_SOURCE RECORDS_
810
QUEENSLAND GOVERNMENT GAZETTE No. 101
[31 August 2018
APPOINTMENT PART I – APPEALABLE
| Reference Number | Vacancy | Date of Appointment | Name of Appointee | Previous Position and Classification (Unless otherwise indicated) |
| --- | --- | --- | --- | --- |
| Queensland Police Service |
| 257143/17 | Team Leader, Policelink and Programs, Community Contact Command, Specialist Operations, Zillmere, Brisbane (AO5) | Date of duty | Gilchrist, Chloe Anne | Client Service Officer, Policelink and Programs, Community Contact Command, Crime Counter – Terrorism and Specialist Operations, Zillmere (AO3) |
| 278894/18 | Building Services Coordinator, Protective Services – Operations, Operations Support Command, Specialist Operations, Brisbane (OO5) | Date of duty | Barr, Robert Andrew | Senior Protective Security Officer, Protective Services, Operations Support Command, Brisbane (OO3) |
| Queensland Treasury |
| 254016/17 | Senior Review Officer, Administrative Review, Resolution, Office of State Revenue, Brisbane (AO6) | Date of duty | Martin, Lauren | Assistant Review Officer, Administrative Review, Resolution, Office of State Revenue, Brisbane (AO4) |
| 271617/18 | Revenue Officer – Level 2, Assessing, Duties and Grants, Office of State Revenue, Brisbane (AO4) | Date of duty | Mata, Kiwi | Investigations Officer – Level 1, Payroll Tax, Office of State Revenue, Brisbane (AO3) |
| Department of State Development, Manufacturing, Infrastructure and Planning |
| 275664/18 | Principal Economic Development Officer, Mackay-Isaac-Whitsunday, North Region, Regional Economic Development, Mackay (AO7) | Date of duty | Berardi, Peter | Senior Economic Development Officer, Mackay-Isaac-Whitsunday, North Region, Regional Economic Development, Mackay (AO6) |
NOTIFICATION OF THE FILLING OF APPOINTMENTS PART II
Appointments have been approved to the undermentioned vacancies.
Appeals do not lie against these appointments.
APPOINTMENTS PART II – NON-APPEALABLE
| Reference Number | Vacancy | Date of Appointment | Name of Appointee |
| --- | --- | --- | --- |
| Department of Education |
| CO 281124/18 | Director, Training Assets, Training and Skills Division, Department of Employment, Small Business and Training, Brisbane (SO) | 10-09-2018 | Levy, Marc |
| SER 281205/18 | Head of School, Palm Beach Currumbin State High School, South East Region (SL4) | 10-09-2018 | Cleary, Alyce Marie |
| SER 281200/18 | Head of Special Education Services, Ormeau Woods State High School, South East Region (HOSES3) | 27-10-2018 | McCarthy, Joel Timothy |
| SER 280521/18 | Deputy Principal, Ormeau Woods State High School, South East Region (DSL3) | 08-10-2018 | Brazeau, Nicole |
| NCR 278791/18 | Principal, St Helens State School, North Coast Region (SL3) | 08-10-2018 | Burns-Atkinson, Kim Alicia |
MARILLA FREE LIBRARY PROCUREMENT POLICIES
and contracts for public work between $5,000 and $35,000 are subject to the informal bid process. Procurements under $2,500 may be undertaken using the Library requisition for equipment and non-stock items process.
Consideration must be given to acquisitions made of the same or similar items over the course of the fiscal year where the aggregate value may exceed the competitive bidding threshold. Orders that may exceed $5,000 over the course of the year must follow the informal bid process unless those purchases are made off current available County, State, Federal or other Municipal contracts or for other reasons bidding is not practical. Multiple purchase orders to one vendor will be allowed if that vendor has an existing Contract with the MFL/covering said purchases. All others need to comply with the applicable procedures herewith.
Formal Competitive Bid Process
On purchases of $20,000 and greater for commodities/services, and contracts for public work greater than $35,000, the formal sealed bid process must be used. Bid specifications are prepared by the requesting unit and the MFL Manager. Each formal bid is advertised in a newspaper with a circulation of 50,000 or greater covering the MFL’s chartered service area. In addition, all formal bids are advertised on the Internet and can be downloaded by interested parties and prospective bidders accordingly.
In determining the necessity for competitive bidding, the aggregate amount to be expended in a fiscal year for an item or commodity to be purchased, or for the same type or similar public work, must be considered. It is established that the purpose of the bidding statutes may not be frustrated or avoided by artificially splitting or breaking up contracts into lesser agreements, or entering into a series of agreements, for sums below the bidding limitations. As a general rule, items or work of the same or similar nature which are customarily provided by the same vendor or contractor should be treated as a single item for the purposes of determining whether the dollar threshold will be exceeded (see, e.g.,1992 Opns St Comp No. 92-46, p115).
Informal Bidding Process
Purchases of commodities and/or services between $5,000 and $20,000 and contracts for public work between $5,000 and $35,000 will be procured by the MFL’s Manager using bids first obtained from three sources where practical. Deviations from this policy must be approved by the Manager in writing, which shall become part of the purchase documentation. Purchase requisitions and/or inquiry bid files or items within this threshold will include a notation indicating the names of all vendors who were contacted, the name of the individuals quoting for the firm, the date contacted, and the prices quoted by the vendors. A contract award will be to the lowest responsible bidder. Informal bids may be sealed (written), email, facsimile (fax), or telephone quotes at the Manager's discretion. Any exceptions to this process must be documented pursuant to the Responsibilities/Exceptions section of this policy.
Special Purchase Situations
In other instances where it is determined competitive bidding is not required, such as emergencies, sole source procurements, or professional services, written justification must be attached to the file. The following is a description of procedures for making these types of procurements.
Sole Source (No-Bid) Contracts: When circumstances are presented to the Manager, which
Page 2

_PROMPT_
From the entries above, copy every line that holds the word "Ormeau".

_RESPONSE TO THIS EXERCISE_
| SER 281200/18 | Head of Special Education Services, Ormeau Woods State High School, South East Region (HOSES3) | 27-10-2018 | McCarthy, Joel Timothy |
| SER 280521/18 | Deputy Principal, Ormeau Woods State High School, South East Region (DSL3) | 08-10-2018 | Brazeau, Nicole |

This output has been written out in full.